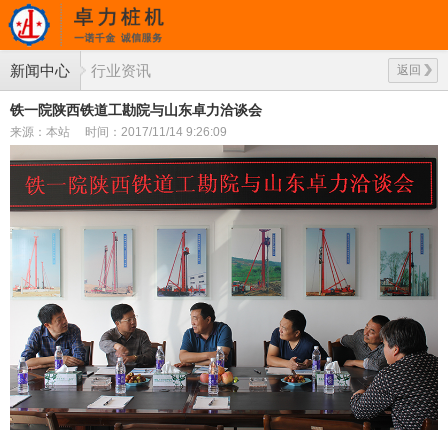
新闻中心
行业资讯
返回
铁一院陕西铁道工勘院与山东卓力洽谈会
来源：本站
时间：2017/11/14 9:26:09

+++

TASK OBJECTIVE:
Switch "洽谈会" to "座谈会" throughout the material's text, leaving everything else unchanged. Leave out the pictures.

WRITTEN SOLUTION:
新闻中心
行业资讯
返回
铁一院陕西铁道工勘院与山东卓力座谈会
来源：本站
时间：2017/11/14 9:26:09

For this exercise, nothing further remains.